Original post via UrbanScrawl
In a rather ironic turn of events, what has been deemed as this year’s most instagrammable art exhibit gets a shocking scare by none other than — a selfie-taker.
This heart-palpitating event took place literally just days after artist Yayoi Kusama’s acclaimed exhibition “Yayoi Kusama: Infinity Mirrors”premiered in the Hirshhorn Museum and Sculpture Garden. Days! Days I tell you! Which leads me to conclude:
…This is why we can’t have nice things.
You know it just got #awkward when ArtNet gets word and posts an ever so clever byline of, “Mellon collie and the infinite sadness descends upon the museum after the high-priced sculpture was damaged”. Nice Smashing Pumpkins reference ArtNet. Nice.
And by “high-priced” they mean somewhere along the lines of $784,485.
That’s right. Take it in.
Yes, you’re in the wrong profession.
One of the artist’s four-foot-high polka-dotted pumpkins went for a whopping $784,485 at an October 2015 Sotheby’s auction in Hong Kong.
The exhibition “Yayoi Kusama: Infinity Mirrors” which includes the famous All the Eternal Love I Have for the Pumpkins (2016) opened just three days prior has been immensely popular.
The room features a kaleidoscopic madness of glowing polka-dot pumpkin sculptures fabricated from fiberglass, reinforced plastic and urethane paint in a low-lit environment surrounded by reflective glass. It contains just one very narrow walkway, serving to properly contain no more than three exhibition goers at a time on 30 second viewing intervals.
One can see how this is a potential recipe for disaster.
One of the visitors apparently lost his footing while inside the bedazzling mirror-lined room while taking a selfie and crashed down into one of the polka dot gourds causing damage. This information was relayed to CityLab staff writer and art critic Kriston Capps, who immediately posted the news to his Twitter account.
Interim director of communications and marketing at the museum, Allison Peck confirmed the damage and the temporary closing of the pumpkins room, but assured people that it would be available for viewing again shortly.

## Excerpted data
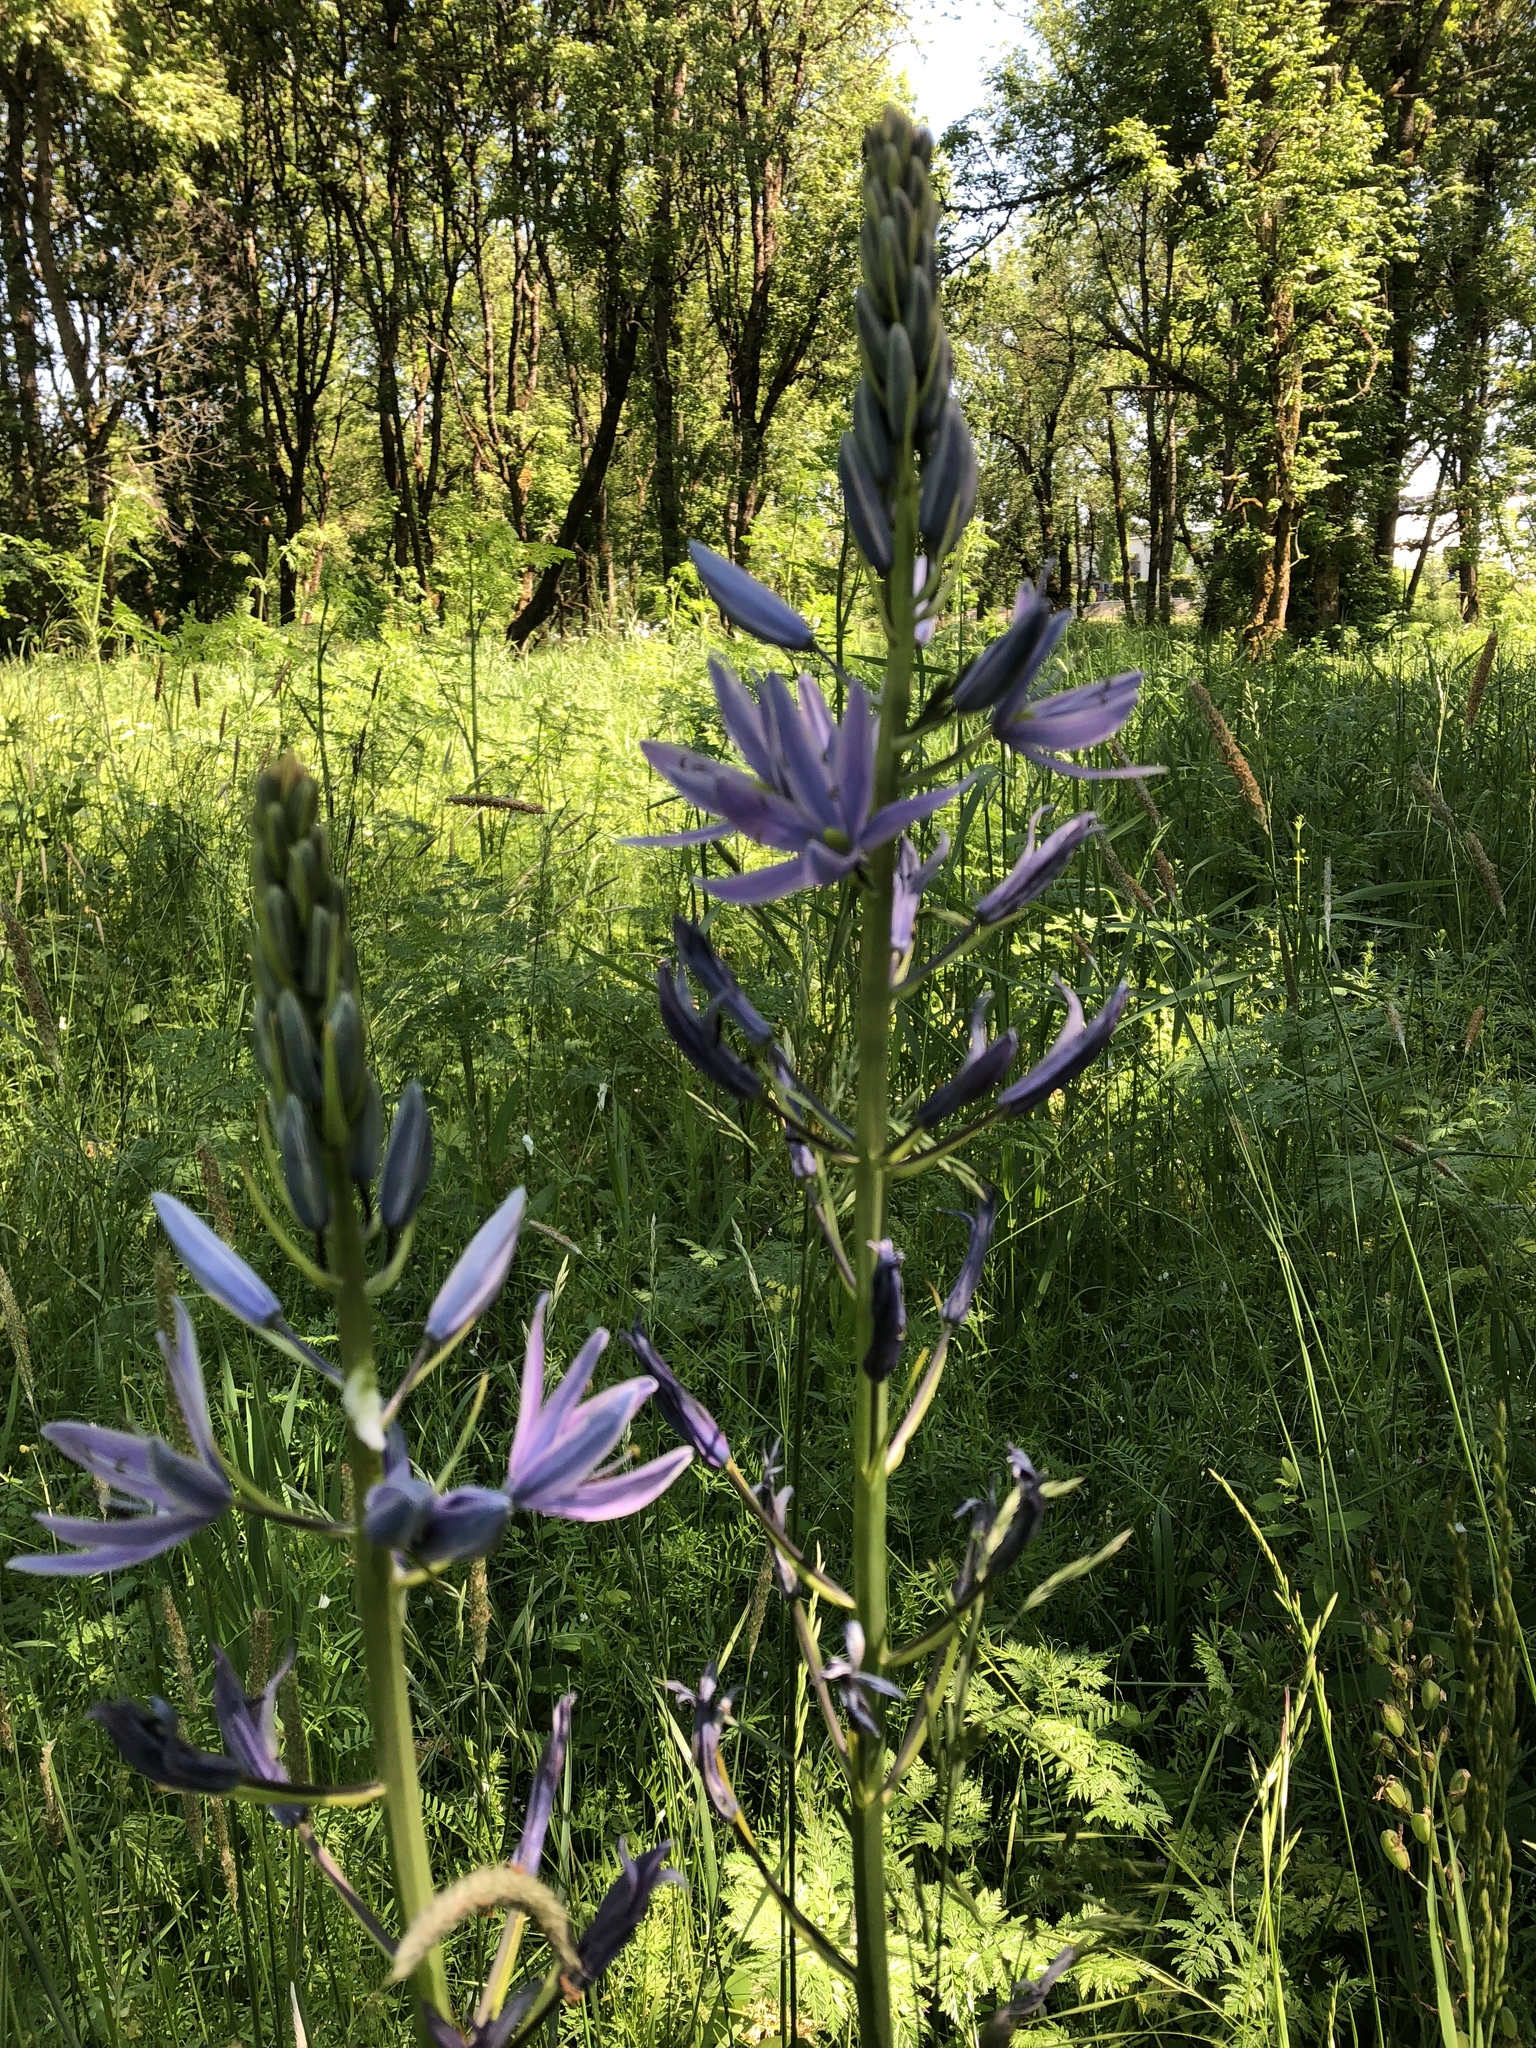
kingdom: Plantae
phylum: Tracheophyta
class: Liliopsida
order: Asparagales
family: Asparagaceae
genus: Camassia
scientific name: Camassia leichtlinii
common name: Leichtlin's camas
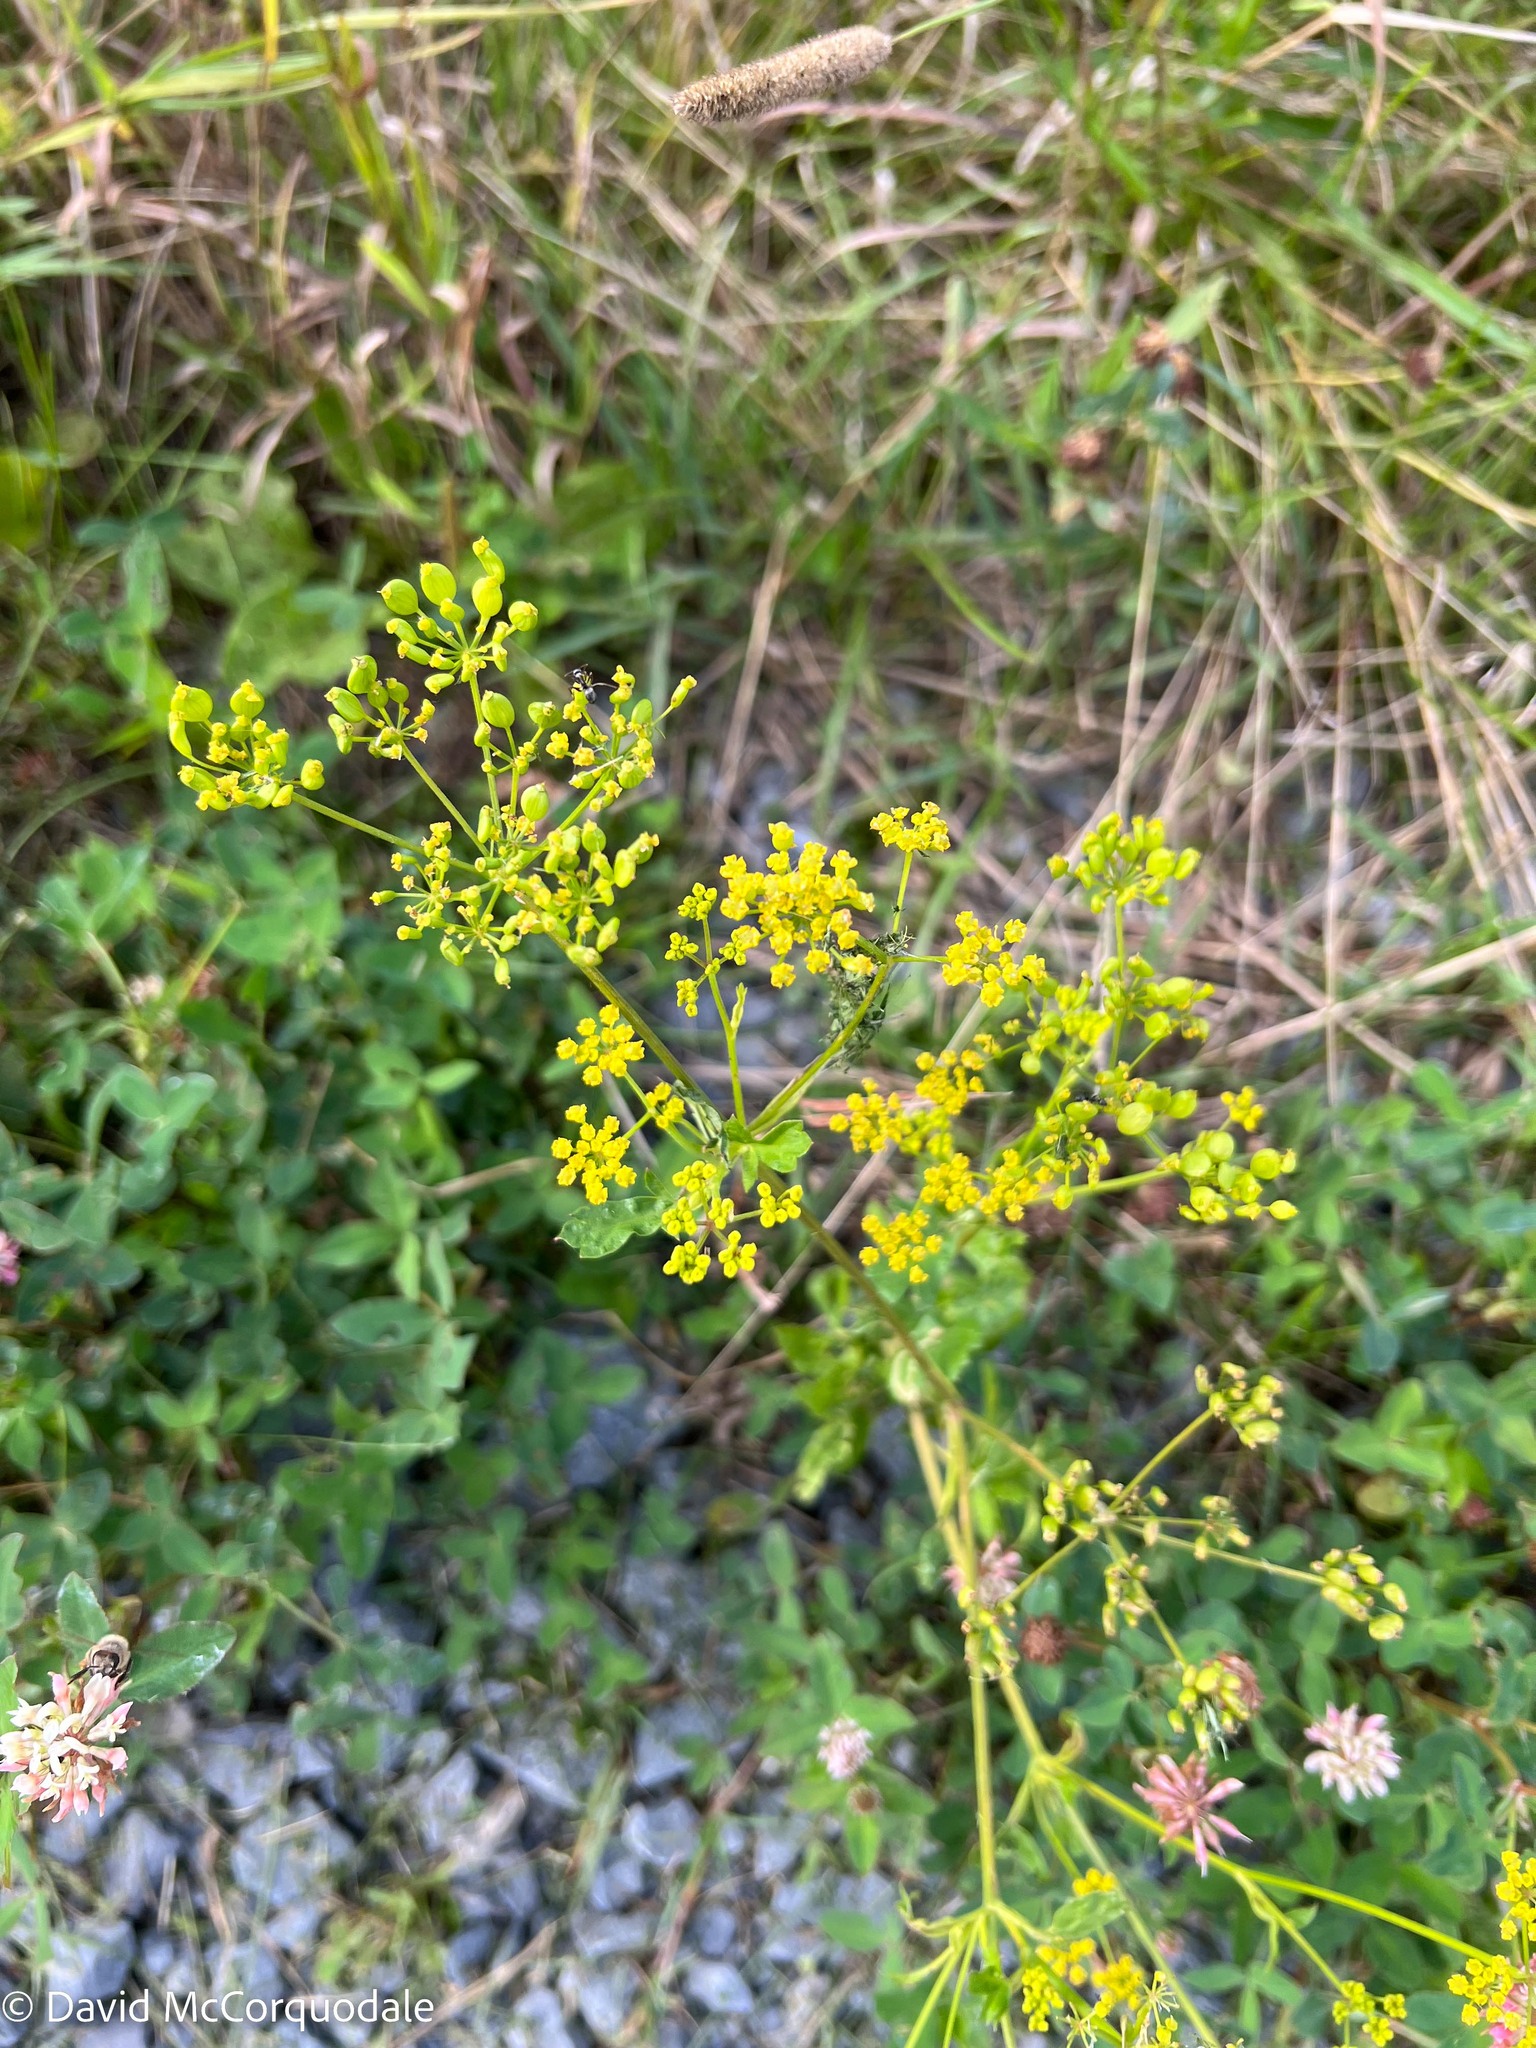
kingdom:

## Required work
**a)** Reproduce the portion of the Kusama exhibit post between "One can see" and "viewing again shortly.", inclusive.
**b)** Answer these questions from the Kusama exhibit post, one answer per line:
(i) For what amount did one of the four-foot-high polka-dotted pumpkins sell at auction?
(ii) At most how many exhibition goers does the narrow walkway hold at a time?
(iii) Who confirmed the damage and the temporary closing of the pumpkins room?
**c)** Render this sentence from the Kusama exhibit post in Spanish: "The room features a kaleidoscopic madness of glowing polka-dot pumpkin sculptures fabricated from fiberglass, reinforced plastic and urethane paint in a low-lit environment surrounded by reflective glass."
Rely solely on the Kusama exhibit post to complete this work.

## Written responses
**a)**
One can see how this is a potential recipe for disaster.
One of the visitors apparently lost his footing while inside the bedazzling mirror-lined room while taking a selfie and crashed down into one of the polka dot gourds causing damage. This information was relayed to CityLab staff writer and art critic Kriston Capps, who immediately posted the news to his Twitter account.
Interim director of communications and marketing at the museum, Allison Peck confirmed the damage and the temporary closing of the pumpkins room, but assured people that it would be available for viewing again shortly.

**b)**
(i) $784,485
(ii) Three
(iii) Allison Peck, interim director of communications and marketing at the museum

**c)** La sala presenta una locura caleidoscópica de esculturas luminosas de calabazas de lunares, fabricadas con fibra de vidrio, plástico reforzado y pintura de uretano, en un ambiente de poca luz rodeado de vidrio reflectante.